>>>

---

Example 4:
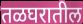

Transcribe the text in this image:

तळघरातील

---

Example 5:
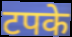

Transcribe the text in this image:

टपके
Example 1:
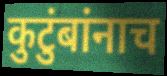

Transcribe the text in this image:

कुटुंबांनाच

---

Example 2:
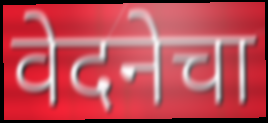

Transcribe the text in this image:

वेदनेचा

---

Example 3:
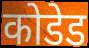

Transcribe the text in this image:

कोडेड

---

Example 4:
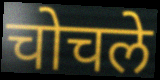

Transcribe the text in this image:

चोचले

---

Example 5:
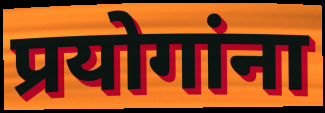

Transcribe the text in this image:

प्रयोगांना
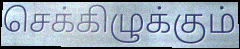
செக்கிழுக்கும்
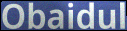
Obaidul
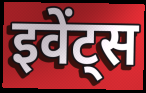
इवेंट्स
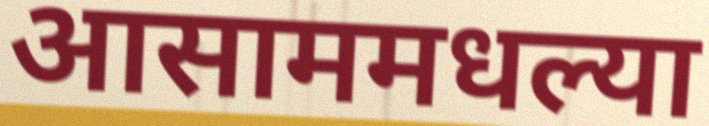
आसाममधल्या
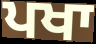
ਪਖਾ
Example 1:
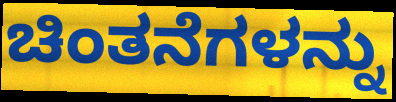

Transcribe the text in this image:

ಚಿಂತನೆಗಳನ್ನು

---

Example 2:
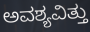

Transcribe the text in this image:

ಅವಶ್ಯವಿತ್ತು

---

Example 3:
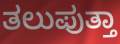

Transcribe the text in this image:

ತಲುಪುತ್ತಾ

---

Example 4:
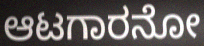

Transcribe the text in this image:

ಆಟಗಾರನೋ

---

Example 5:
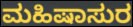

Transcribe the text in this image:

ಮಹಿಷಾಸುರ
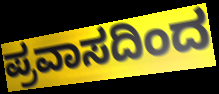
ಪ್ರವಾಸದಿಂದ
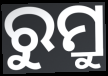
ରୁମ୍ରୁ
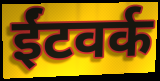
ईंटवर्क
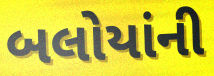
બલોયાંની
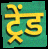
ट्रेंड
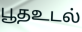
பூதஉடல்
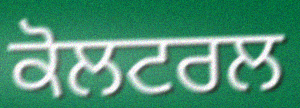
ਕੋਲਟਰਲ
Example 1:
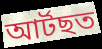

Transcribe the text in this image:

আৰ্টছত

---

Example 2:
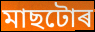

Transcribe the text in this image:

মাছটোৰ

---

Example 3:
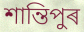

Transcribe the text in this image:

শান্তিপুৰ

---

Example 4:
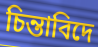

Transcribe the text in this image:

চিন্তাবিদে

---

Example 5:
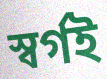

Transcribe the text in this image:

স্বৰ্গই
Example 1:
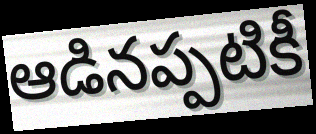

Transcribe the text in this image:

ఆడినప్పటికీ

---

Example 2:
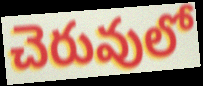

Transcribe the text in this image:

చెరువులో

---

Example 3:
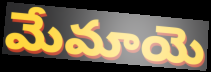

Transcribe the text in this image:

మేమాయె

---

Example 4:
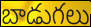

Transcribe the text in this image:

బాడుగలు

<<<

WHAT THE TASK ASKS:
Return the listing above unchanged, apart from dropping its pictures.

RESULT FOR THIS EXERCISE:
---

Example 4:

Transcribe the text in this image:

तळघरातील

---

Example 5:

Transcribe the text in this image:

टपके
Example 1:

Transcribe the text in this image:

कुटुंबांनाच

---

Example 2:

Transcribe the text in this image:

वेदनेचा

---

Example 3:

Transcribe the text in this image:

कोडेड

---

Example 4:

Transcribe the text in this image:

चोचले

---

Example 5:

Transcribe the text in this image:

प्रयोगांना
செக்கிழுக்கும்
Obaidul
इवेंट्स
आसाममधल्या
ਪਖਾ
Example 1:

Transcribe the text in this image:

ಚಿಂತನೆಗಳನ್ನು

---

Example 2:

Transcribe the text in this image:

ಅವಶ್ಯವಿತ್ತು

---

Example 3:

Transcribe the text in this image:

ತಲುಪುತ್ತಾ

---

Example 4:

Transcribe the text in this image:

ಆಟಗಾರನೋ

---

Example 5:

Transcribe the text in this image:

ಮಹಿಷಾಸುರ
ಪ್ರವಾಸದಿಂದ
ରୁମ୍ରୁ
ईंटवर्क
બલોયાંની
ट्रेंड
பூதஉடல்
ਕੋਲਟਰਲ
Example 1:

Transcribe the text in this image:

আৰ্টছত

---

Example 2:

Transcribe the text in this image:

মাছটোৰ

---

Example 3:

Transcribe the text in this image:

শান্তিপুৰ

---

Example 4:

Transcribe the text in this image:

চিন্তাবিদে

---

Example 5:

Transcribe the text in this image:

স্বৰ্গই
Example 1:

Transcribe the text in this image:

ఆడినప్పటికీ

---

Example 2:

Transcribe the text in this image:

చెరువులో

---

Example 3:

Transcribe the text in this image:

మేమాయె

---

Example 4:

Transcribe the text in this image:

బాడుగలు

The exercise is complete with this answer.